87   磁気冷凍   


     磁気冷凍は,磁性体に磁界をかけていくと磁性体が発熱し,磁界を取り去ると温度が下がる現象(磁気熱量効果)を利用した冷凍システムである.そのサイクルは逆カルノーサイクルであり,蒸気圧縮式冷凍サイクルと対比すると以下のようになり,理論効率はカルノー効率となる.  
    蒸気圧縮式冷凍機において冷媒が気化することにより周りから熱を奪うのと,磁気冷凍で磁界を弱めることが対応し(消磁),蒸気圧縮式冷凍機において気化した冷媒に圧力をかけて液体にすることが,磁気冷凍で磁界を強めることが対応する(磁化).さらに,蒸気圧縮式冷凍サイクルの圧力と磁気冷凍サイクルの磁界が対応し,磁化および消磁させる物質(すなわち磁性体)は動作媒体に対応される.  

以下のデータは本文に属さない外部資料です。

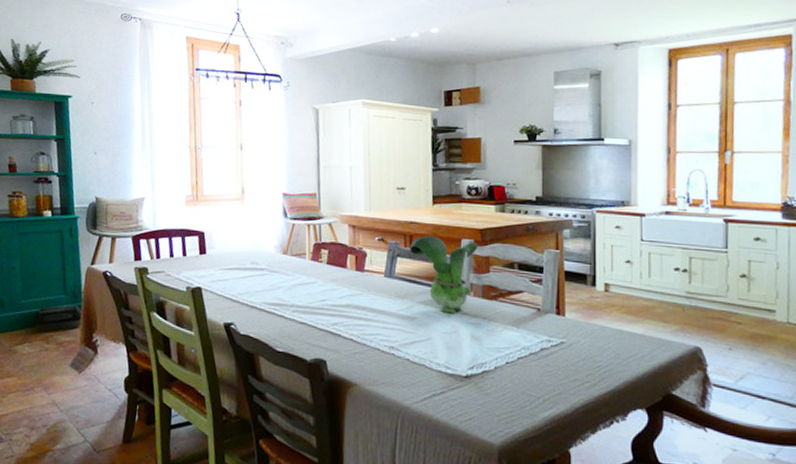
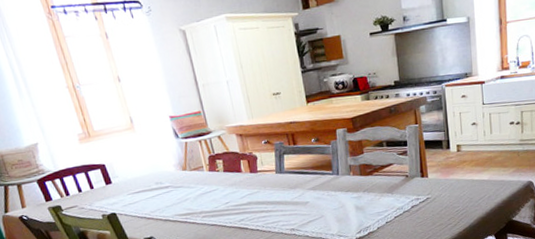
toy figurine: present [410,235,478,314] -> none [293,130,351,193]

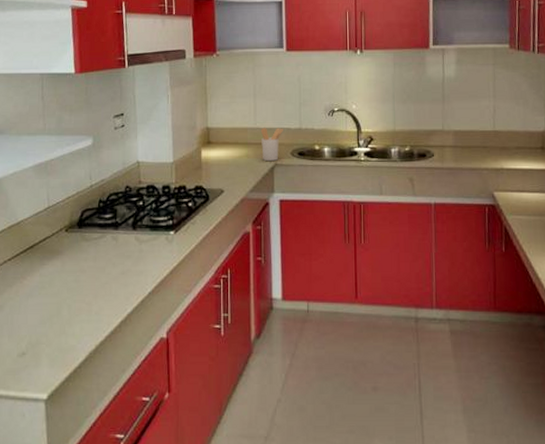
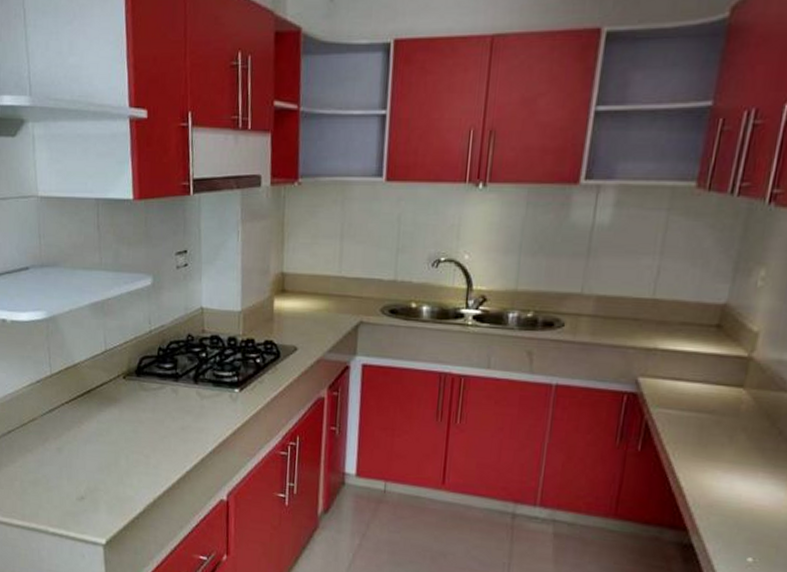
utensil holder: present [260,127,285,162] -> none [345,276,375,319]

    当初この磁気冷凍機は,磁性体の格子比熱が小さくなり,小さい磁場で動作できる極低温領域(液体ヘリウム温度領域)の冷凍機として,米国NASAのブラウン博士らにより開発され,超伝導磁石を利用して20~40%のカルノー効率が得られている.  
    さらに,磁気冷凍機の主要な特徴である.
1)フロンなどの冷媒を使用しないので環境負荷が極少である
2)圧縮機が不用,気体の圧縮・膨張での損失がないので省エネを図れる
 
    などを活かして,最近中部電力と東芝のグループが常温磁気冷凍機を開発し,28 ℃から-1 ℃の冷凍をCOP4.3で成功しており,今後,熱交換部分の改良などにより高効率な環境対応型の冷凍システムの実現が期待される.